Parpadeé mirando al salpicadero. Repitió el aviso varias veces más, ralentizándose pero bajando el tono cada vez hasta que se perdió en un sonido sordo y desapareció.
—Eso no es una buena señal —afirmé.
—Es verdad —contestó Butters en voz baja—. Porque siempre que estás cerca todas las cosas se tuercen.
—Exactamente —le dije. Intenté pensar darle a esa última frase un sentido positivo, pero no estaba preparado para ejercicios mentales—. Venga. Cuanto antes nos pongamos en marcha, antes nos iremos.
—Vale —dijo él, y los dos nos bajamos del coche y nos dirigimos al instituto forense. Según nos fuimos acercando a la puerta empecé a cojear y a apoyarme en bastón un poco, como si necesitase el soporte. Butters me abrió la puerta y renqueé con cara de dolor hacia dentro, camino de la mesa del vigilante de seguridad.

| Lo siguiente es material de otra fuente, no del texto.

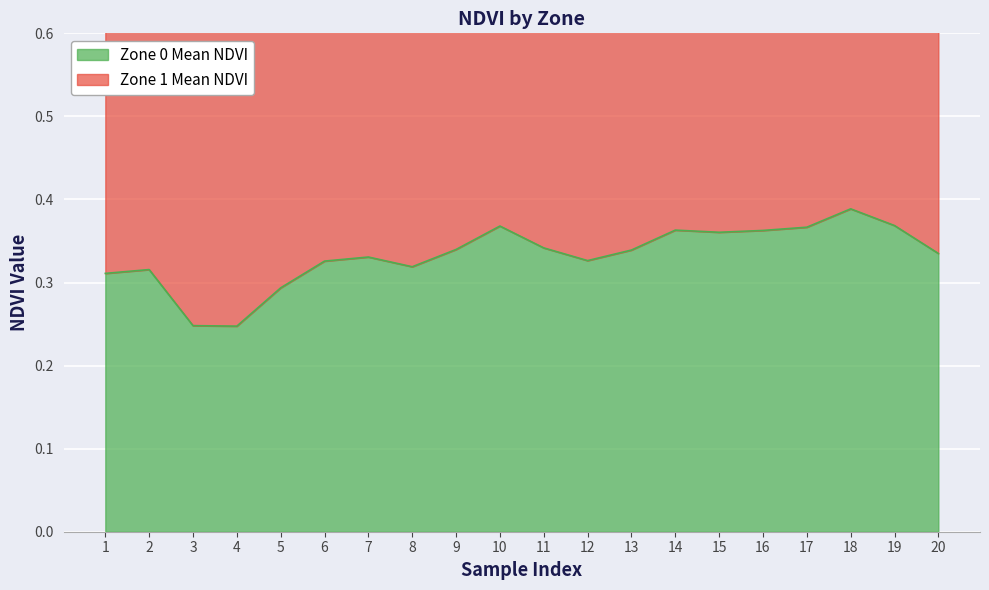

True or false: the data shows 0.3 at 6.

True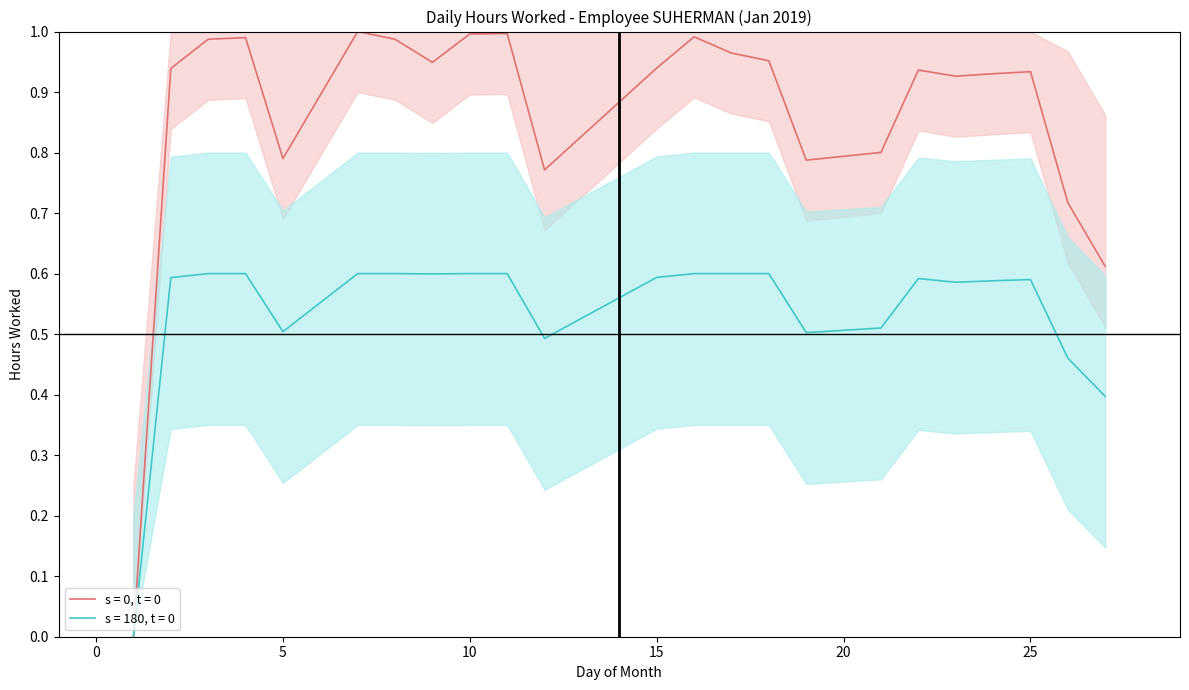

Does the chart have visible grid lines?

No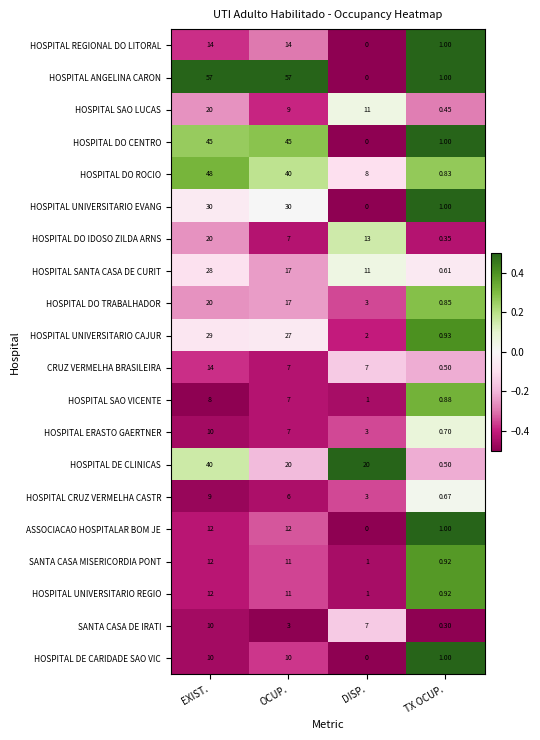

At which category is the sum across all series the highest?

EXIST.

No lo conocía. Tendría unos veintitantos y parecía muy atlético. Nos vio entrar y bizqueó un poco; cuando estuvimos dentro levantó las cejas.

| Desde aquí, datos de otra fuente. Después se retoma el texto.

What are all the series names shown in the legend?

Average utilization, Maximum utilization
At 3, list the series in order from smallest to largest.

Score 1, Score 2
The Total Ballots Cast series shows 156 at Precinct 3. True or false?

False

—¡Doctor Butters! —dijo sorprendido—. Hacía mucho tiempo que no lo veía.
—Casey —dijo Butters saludándole varias veces con la cabeza—. Oye, me gusta tu nuevo corte de pelo. ¿Está el doctor Brioche aquí?
—Ahora mismo está trabajando —dijo Casey—. En la sala uno, creo. ¿Qué está usted haciendo aquí?
—Pues intentando librarme de una charla —dijo Butters secamente. Se colgó la identificación del abrigo—. Me olvidé de archivar unos formularios y si no los dejo listos antes de que salga el correo, Brioche me sermoneará hasta que me sangren los ojos.
Casey asintió y me miró.
—¿Quién es él?
—Harry Dresden —dijo Butters—. Tiene que firmar los formularios. Es asesor del Departamento de Policía. Harry, este es Casey O'Roarke.
—Encantado —le dije enseñándole el carné que Murphy me había dado para poder colarme en las escenas de los crímenes. Cuando lo hacía sentí otro embate de aire frío de la magia negra. Grevane había asesinado y reanimado a Phil! cuando el pobre hombre estaba sentado en aquella mesa.